*** Begin section ***

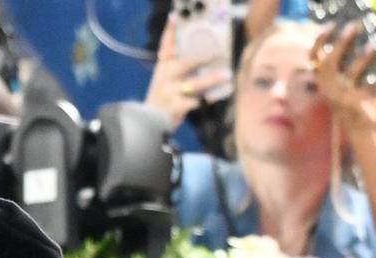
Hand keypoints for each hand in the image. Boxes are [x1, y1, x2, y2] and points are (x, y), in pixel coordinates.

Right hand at [143, 15, 231, 131]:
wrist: (149, 122)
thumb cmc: (162, 98)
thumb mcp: (165, 79)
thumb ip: (179, 69)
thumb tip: (204, 59)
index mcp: (163, 67)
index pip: (166, 46)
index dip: (170, 31)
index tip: (174, 17)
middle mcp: (166, 77)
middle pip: (186, 63)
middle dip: (202, 58)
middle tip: (216, 52)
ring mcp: (170, 92)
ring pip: (195, 83)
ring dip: (212, 79)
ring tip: (226, 75)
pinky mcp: (176, 106)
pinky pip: (196, 101)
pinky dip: (206, 99)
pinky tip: (215, 97)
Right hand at [309, 22, 375, 132]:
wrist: (359, 133)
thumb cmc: (352, 104)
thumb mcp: (342, 86)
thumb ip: (342, 68)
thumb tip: (354, 39)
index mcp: (322, 83)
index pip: (314, 58)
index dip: (320, 40)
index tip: (332, 25)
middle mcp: (328, 90)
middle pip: (330, 62)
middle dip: (341, 43)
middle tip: (355, 27)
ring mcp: (341, 98)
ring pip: (352, 72)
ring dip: (365, 56)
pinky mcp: (356, 106)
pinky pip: (372, 88)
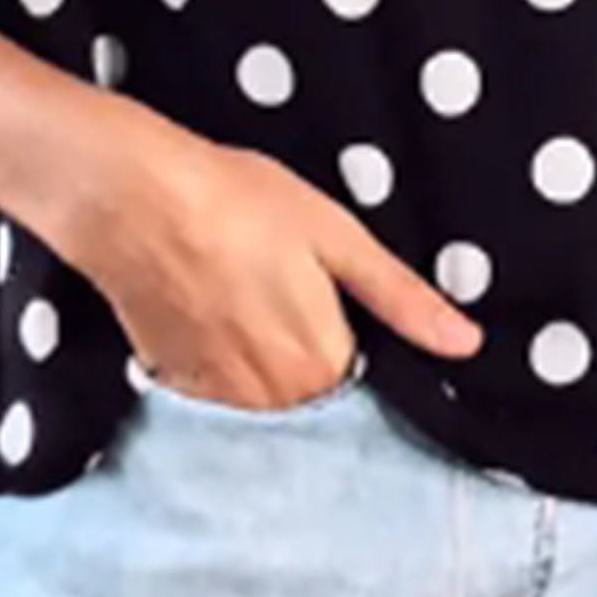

*** End section ***

PROBLEM STATEMENT :: Keep each line of the records exactly as it is while transcribing them, but leave the images behind.

EXERCISE RESPONSE ::
Hand keypoints for each hand in the image. Boxes are [x1, y1, x2, y2] and points are (x, y), in pixel coordinates.

Right hand at [143, 15, 231, 131]:
wrist: (149, 122)
thumb cmc: (162, 98)
thumb mcp: (165, 79)
thumb ip: (179, 69)
thumb tip: (204, 59)
index mcp: (163, 67)
index pip: (166, 46)
index dip: (170, 31)
index tip: (174, 17)
middle mcp: (166, 77)
middle pip: (186, 63)
middle dip: (202, 58)
middle tip: (216, 52)
ring mcp: (170, 92)
ring pip: (195, 83)
ring dip: (212, 79)
ring tip: (226, 75)
pinky mcp: (176, 106)
pinky pip: (196, 101)
pinky dip: (206, 99)
pinky tip: (215, 97)
Right hand at [309, 22, 375, 132]:
wrist: (359, 133)
thumb cmc: (352, 104)
thumb mcp: (342, 86)
thumb ip: (342, 68)
thumb tip: (354, 39)
index mcp: (322, 83)
index pip: (314, 58)
index dip: (320, 40)
index tip: (332, 25)
middle mcp: (328, 90)
middle pip: (330, 62)
middle dip: (341, 43)
middle tip: (355, 27)
ring mcp: (341, 98)
ring pip: (352, 72)
ring dip: (365, 56)
pinky mcp: (356, 106)
pinky pip: (372, 88)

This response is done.